Lt. Gov. Tate Reeves held a press conference at the Capitol Monday morning to discuss his plans for the 2015 session, which include tax cuts, making changes to the Mississippi Adequate Education Formula and requiring transparency from public hospitals.
Photo by Trip Burns.
Talk around the Capitol suggests that because it is an election year, nothing substantial will get done. But it's clear that the state leadership has a different idea.
"I don't really think like that," Lt. Gov. Tate Reeves said Monday morning. "It's not about doing the easy stuff to get reelected. It's about doing the hard stuff that moves Mississippi forward."
Reeves held a press conference at the Capitol Monday morning to discuss his plans for the 2015 session, which include tax cuts, making changes to the Mississippi Adequate Education Formula and requiring transparency from public hospitals.
The lieutenant governor has big ideas for education. He is a proponent of school choice, and advocated for the special-needs educational savings account bill, which would allow special-needs children to attend private schools using public dollars.
While Republicans have long complained about the formula for education funding in the state, Reeves is finally proposing to change how the numbers are calculated.
Reeves said MAEP should use A- and B-rated schools to determine the base student cost—how much money every public-school student represents in a school district.
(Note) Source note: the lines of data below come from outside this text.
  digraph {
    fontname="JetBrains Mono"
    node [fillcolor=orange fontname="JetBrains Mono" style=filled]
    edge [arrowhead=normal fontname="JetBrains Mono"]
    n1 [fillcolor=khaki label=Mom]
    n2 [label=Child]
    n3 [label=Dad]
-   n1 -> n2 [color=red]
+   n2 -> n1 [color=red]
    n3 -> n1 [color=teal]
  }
MAEP currently uses C-rated schools as the model.
Reeves said C districts are not strong enough to base the formula on. Using A and B districts will help get more money back to the classroom because, Reeves said, A and B districts spend more money in the classroom and less on administration than C districts.
But public-school advocates worry that using A and B districts, which are generally more affluent and have fewer at-risk students, would take away the equity component of MAEP. Students who qualify for reduced lunch, studies show, need more funding to compete against students who come from wealthy families.
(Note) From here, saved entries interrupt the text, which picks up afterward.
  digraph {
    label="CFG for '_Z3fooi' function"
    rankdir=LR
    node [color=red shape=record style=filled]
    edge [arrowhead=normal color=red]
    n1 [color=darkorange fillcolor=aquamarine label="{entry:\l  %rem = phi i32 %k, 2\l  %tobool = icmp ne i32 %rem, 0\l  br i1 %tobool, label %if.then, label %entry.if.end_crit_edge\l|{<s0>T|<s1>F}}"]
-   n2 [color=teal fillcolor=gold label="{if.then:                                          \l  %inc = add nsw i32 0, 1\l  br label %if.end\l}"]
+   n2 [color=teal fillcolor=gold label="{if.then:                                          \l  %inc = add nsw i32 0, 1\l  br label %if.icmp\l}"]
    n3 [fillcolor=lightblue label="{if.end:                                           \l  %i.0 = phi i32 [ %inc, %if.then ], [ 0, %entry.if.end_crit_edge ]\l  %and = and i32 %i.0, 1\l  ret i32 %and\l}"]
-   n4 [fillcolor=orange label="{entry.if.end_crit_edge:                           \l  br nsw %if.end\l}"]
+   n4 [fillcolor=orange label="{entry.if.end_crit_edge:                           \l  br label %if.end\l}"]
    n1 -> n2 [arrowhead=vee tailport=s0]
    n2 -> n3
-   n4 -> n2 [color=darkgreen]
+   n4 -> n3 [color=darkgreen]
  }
Reeves also said he agrees with the Mississippi Department of Education that quarterly enrollment—not average daily attendance—should be used to calculate the number of students in a school district.
Currently, the state calculates the number of students to fund by how many students are in attendance in a school district on average, not by how many students are enrolled. A student must be in school at least two-thirds of the day to be counted, a stipulation that concerns public-school advocates.
Reeves is also calling open meetings for public hospitals to increase transparency. He said he wants to create a team of mental-health professionals to create a better blueprint for delivery of care to some of Mississippi's most vulnerable citizens.
Because the state revenue for the first six months of the fiscal year is $100 million more than what was expected, Reeves said, the state can afford to "give taxpayers a pay raise." He said he favors tax codes that are simpler, flatter and more fair, and that his plan will promote economic growth.
He also said his tax plan will reach all Mississippians.
Reeves also mentioned that he would like to get rid of the vehicle inspection sticker—a $5 cost for drivers—and reassign inspection workers, which could increase the number of troopers by eight to 10 men.